Work task 1: Repeat the entries below word for word, starting at their first line and ending at the line that contains "2: (168, 105)". Leave the pictures out.

Document section:
· · · · ·

These and other objectives of the present invention will no doubt become obvious to those of ordinary skill in the art after reading the following detailed description of the preferred embodiment that is illustrated in the various figures and drawings.

BRIEF DESCRIPTION OF THE DRAWINGS

FIG. 1 and FIG. 2 illustrate how to determine a shrunken Chinese character according to an embodiment of the present invention.

FIG. 3 schematically illustrates a Chinese character fine-tuning system for fine-tuning a Chinese character corresponding to a font size of the Chinese character according to one embodiment of the present invention.

FIG. 4 schematically illustrates radical serial lists respectively generated for different standard radicals.

FIGS. 5-18 schematically illustrate how to fine-tune a Chinese character under different font sizes using the Chinese fine-tuning system shown in FIG. 3 and the radical serial lists shown in FIG. 4, according to one embodiment of the present invention.

FIG. 19 illustrates a flowchart of the Chinese character fine-tuning method according to one embodiment of the present invention.

· · · · ·

Dataset:
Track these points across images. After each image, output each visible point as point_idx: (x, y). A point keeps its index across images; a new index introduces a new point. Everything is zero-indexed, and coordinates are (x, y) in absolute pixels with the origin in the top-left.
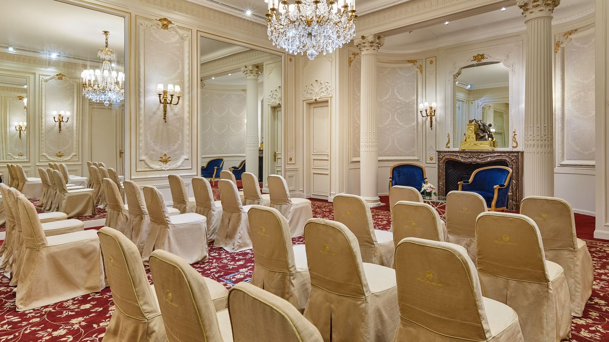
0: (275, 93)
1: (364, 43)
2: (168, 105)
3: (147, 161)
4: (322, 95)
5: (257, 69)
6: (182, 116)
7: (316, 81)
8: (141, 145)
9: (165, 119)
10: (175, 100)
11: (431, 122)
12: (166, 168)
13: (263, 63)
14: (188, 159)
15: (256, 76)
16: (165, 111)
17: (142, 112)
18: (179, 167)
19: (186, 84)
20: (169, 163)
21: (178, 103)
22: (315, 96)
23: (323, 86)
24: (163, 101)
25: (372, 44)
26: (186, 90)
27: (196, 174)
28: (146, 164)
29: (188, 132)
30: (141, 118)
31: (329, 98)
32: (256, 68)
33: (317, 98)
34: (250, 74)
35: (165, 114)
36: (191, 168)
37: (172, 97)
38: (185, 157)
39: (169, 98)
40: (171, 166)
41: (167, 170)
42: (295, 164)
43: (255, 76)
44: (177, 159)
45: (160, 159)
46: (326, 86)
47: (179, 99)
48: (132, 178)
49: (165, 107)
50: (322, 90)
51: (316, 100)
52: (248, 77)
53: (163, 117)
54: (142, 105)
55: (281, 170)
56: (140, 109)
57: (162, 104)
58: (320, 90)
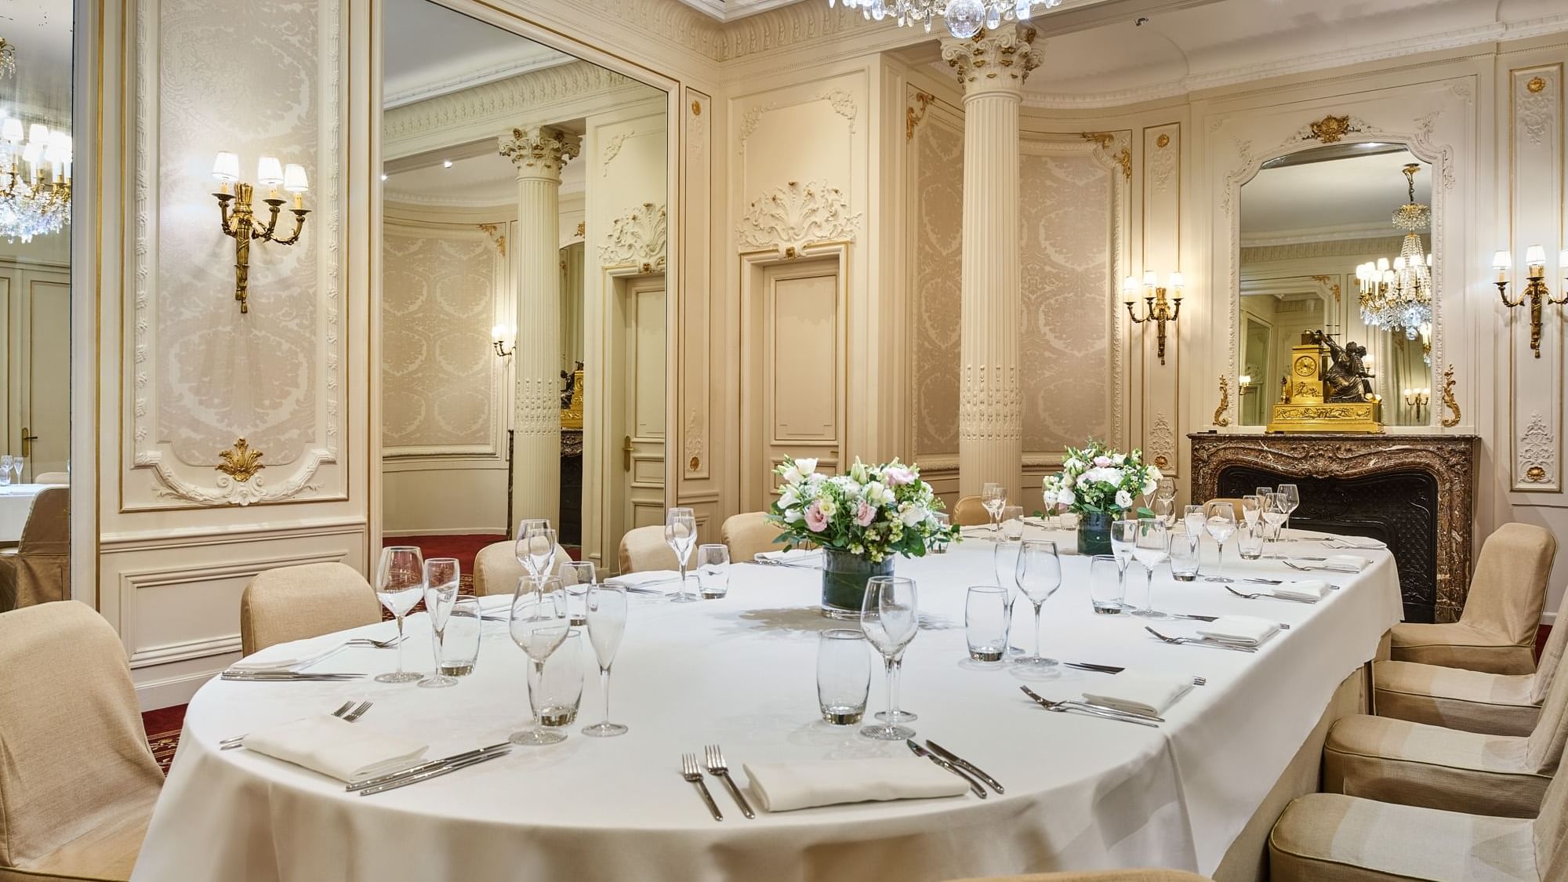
0: (629, 228)
1: (979, 52)
2: (253, 243)
3: (169, 469)
4: (815, 235)
5: (556, 145)
6: (311, 291)
7: (792, 184)
8: (141, 400)
9: (240, 298)
10: (286, 225)
11: (1162, 338)
12: (245, 496)
13: (583, 120)
14: (333, 462)
15: (554, 167)
16: (242, 267)
17: (147, 265)
18: (297, 492)
19: (329, 165)
20: (256, 475)
21: (296, 238)
22: (789, 240)
23: (819, 203)
24: (234, 225)
25: (1008, 58)
26: (328, 189)
27: (364, 519)
28: (164, 480)
29: (333, 356)
30: (143, 293)
31: (842, 247)
32: (553, 141)
33: (797, 246)
34: (532, 161)
35: (242, 279)
36: (344, 496)
37: (275, 212)
38: (323, 452)
39: (261, 216)
40: (264, 490)
41: (251, 505)
42: (708, 479)
43: (549, 167)
44: (289, 462)
45: (222, 461)
46: (832, 205)
47: (301, 221)
48: (103, 539)
49: (242, 250)
50: (813, 219)
51: (790, 253)
52: (526, 171)
53: (232, 290)
54: (147, 238)
55: (662, 501)
56: (136, 254)
57: (230, 238)
58: (807, 216)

· · · · ·

Work task 2: Duplicate part of the passage on fine-tuning Chinese characters word for word, starting at "FIG. 3 schematically" and ending at "different standard radicals.".

Written solution 1:
Track these points across images. After each image, output each visible point as point_idx: (x, y). A point keeps its index across images; a new index introduces a new point. Everything is zero-indexed, and coordinates are (x, y) in absolute pixels with the origin in the top-left.
0: (275, 93)
1: (364, 43)
2: (168, 105)

Written solution 2:
FIG. 3 schematically illustrates a Chinese character fine-tuning system for fine-tuning a Chinese character corresponding to a font size of the Chinese character according to one embodiment of the present invention.

FIG. 4 schematically illustrates radical serial lists respectively generated for different standard radicals.